> [Задание a] Перепишите без изменений фрагмент статьи о восприятии Востока у Готье и Бунина, начиная со слов «В статье проводится» и заканчивая словами «мира русского писателя.» включительно.

> [Текст статьи]
★ ★ ★

УДК 82-3
Романова Ксения Сергеевна
Московский государственный университет им. М.В. Ломоносова
РЕЦЕПЦИЯ КУЛЬТУРНЫХ И РЕЛИГИОЗНЫХ РЕАЛИЙ ВОСТОКА В ПУТЕВЫХ ОЧЕРКАХ ТЕОФИЛЯ ГОТЬЕ «КОНСТАНТИНОПОЛЬ» И И.А. БУНИНА «ТЕНЬ ПТИЦЫ»
В статье проводится сопоставительный анализ художественного воплощения темы Востока, в частности ритуалов суфизма, в творчестве Ивана Бунина и Теофиля Готье. Цель работы - выявление философских и эстетических установок авторов, повлиявших на их рецепцию Константинополя и на специфику изображения ими восточной культуры. Делается вывод о том, что для Теофиля Готье Константинополь, эстетически не схожий с западным миром, остается чужим. Напротив, философское осмысление темы Востока Буниным делает Константинополь органичной частью художественного мира русского писателя.
Ключевые слова: Константинополь, рецепция, суфизм, Саади, дервиши, религиозно-мистический танец.
Путевые очерки «Константинополь» Теофиля Готье (1853) и «Тень птицы» И.А. Бунина (1907) по-разному воссоздают облик Константинополя, который у каждого из писателей наделяется специфическими чертами. В то время как для Готье свойственен отстраненно-созерцательный, «живописно-фотографический» способ изображения города, у Бунина, выражаясь по-пастернаковски, происходит «смещение действительности» [5, с. 231] переживанием воспринимающего сознания.
Оставаясь в границах западноевропейских представлений о Востоке, где Запад осуществлял колониальную политику, а потому ощущал свое превосходство над ним во всех сферах, Готье создает образ экзотического, притягательного, но чуждого для него как для западного человека мира. Иной взгляд на Константинополь у Бунина: философско-эстетическое восприятие константинопольских культурных и религиозных реалий бунинским героем-повествователем свидетельствует как о его глубоком погружении в самобытный мир Константинополя, так и о происходящей в нем саморефлексии, о магнетическом взаимопритяжении человека и города, о сплаве в едином образе явлений предметного мира и эмоциональной сферы.

★ ★ ★

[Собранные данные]
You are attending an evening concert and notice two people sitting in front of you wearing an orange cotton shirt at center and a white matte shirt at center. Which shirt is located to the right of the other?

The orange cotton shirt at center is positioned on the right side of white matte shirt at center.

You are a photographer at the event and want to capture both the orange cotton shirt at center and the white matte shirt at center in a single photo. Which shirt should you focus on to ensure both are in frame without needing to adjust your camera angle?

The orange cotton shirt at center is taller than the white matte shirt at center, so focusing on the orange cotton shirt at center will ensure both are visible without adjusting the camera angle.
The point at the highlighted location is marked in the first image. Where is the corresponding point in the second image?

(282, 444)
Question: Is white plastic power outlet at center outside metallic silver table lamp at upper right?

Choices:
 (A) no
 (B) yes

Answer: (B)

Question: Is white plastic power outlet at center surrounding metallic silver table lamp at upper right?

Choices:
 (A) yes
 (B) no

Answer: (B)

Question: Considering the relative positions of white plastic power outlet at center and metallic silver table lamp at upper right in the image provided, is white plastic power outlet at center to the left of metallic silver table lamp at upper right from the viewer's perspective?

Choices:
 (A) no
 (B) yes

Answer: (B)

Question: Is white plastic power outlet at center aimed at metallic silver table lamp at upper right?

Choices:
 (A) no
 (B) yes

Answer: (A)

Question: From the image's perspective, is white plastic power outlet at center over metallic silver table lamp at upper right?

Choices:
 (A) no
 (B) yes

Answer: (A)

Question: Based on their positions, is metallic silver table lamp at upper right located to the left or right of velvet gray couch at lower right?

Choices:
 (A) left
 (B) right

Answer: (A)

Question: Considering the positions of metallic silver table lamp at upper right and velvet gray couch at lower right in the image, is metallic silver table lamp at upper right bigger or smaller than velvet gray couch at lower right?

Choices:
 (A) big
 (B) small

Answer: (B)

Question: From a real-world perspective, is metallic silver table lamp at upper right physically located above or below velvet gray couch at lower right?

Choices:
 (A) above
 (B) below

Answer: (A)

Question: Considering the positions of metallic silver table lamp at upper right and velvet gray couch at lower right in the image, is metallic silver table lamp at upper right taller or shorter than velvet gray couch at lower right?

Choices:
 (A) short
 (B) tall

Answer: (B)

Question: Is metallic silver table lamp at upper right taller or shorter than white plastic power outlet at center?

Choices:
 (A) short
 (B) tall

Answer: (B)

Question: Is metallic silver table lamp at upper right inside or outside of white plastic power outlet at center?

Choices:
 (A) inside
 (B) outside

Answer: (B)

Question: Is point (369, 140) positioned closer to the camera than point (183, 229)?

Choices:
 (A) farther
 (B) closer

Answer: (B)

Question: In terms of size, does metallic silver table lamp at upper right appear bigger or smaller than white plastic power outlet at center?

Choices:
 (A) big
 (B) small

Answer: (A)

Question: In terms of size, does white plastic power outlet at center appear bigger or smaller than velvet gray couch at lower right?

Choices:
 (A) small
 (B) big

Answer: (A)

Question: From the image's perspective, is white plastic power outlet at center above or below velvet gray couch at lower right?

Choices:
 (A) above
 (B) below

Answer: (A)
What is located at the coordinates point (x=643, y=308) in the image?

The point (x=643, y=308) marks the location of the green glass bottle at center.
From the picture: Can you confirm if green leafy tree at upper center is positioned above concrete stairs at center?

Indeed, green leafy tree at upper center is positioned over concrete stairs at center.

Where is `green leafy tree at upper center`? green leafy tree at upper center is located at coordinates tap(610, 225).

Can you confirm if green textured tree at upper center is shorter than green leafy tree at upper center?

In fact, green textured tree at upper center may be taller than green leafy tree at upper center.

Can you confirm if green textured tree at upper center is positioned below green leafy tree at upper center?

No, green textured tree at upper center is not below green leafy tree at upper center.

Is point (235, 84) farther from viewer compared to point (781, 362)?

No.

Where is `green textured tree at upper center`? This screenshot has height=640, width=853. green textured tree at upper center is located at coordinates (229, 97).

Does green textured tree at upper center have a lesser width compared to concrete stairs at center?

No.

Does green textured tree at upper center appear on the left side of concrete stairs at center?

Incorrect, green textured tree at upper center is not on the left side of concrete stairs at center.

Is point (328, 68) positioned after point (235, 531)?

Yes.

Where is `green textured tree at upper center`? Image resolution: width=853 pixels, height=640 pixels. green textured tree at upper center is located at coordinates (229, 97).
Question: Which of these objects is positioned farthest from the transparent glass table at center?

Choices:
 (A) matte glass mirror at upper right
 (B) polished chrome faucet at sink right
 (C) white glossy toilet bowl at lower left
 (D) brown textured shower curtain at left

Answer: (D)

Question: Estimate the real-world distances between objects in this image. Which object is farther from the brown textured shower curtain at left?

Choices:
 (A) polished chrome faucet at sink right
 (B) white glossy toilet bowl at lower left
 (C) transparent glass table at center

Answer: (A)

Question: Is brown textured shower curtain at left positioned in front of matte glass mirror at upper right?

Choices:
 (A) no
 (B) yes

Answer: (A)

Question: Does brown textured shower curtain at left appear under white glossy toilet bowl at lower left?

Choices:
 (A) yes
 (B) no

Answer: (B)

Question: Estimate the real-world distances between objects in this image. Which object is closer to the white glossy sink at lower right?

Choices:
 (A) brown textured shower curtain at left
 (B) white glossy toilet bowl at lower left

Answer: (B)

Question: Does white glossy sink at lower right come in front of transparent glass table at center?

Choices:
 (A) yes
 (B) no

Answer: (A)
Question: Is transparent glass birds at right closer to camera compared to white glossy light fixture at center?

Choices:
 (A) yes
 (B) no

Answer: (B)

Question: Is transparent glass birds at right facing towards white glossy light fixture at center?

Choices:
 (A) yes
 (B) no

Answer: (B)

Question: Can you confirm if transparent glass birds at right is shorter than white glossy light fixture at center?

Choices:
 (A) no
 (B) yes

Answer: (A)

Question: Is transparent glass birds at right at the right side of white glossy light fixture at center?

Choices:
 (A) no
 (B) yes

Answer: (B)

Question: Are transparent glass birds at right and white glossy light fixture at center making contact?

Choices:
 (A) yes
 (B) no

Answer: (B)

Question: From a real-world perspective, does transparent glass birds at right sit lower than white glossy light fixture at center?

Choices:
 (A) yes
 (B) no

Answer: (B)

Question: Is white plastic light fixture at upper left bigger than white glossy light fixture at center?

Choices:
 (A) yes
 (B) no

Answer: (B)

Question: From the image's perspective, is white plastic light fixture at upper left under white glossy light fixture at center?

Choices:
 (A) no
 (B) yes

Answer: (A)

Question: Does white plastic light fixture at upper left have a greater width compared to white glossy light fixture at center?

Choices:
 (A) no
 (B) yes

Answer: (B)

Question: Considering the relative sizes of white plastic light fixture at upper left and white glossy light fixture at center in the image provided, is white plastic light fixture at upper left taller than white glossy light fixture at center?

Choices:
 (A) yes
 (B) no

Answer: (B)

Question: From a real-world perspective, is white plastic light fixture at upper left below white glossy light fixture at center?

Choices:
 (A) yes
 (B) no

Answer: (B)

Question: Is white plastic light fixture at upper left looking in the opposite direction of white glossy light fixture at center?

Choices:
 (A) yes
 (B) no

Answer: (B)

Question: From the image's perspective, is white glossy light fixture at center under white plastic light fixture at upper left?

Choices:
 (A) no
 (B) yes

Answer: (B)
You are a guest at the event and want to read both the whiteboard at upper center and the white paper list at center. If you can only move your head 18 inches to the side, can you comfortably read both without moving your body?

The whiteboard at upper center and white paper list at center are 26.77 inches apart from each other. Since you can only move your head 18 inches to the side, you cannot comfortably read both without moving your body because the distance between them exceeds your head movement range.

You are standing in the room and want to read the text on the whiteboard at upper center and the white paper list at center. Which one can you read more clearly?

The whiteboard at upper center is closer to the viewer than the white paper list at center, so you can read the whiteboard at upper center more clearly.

★ ★ ★

> [Задание b] Повторите в точности строки записей от строки с «In fact, green» до строки с «below green leafy tree at upper center?» включительно.

> [Ответ a]
В статье проводится сопоставительный анализ художественного воплощения темы Востока, в частности ритуалов суфизма, в творчестве Ивана Бунина и Теофиля Готье. Цель работы - выявление философских и эстетических установок авторов, повлиявших на их рецепцию Константинополя и на специфику изображения ими восточной культуры. Делается вывод о том, что для Теофиля Готье Константинополь, эстетически не схожий с западным миром, остается чужим. Напротив, философское осмысление темы Востока Буниным делает Константинополь органичной частью художественного мира русского писателя.

> [Ответ b]
In fact, green textured tree at upper center may be taller than green leafy tree at upper center.

Can you confirm if green textured tree at upper center is positioned below green leafy tree at upper center?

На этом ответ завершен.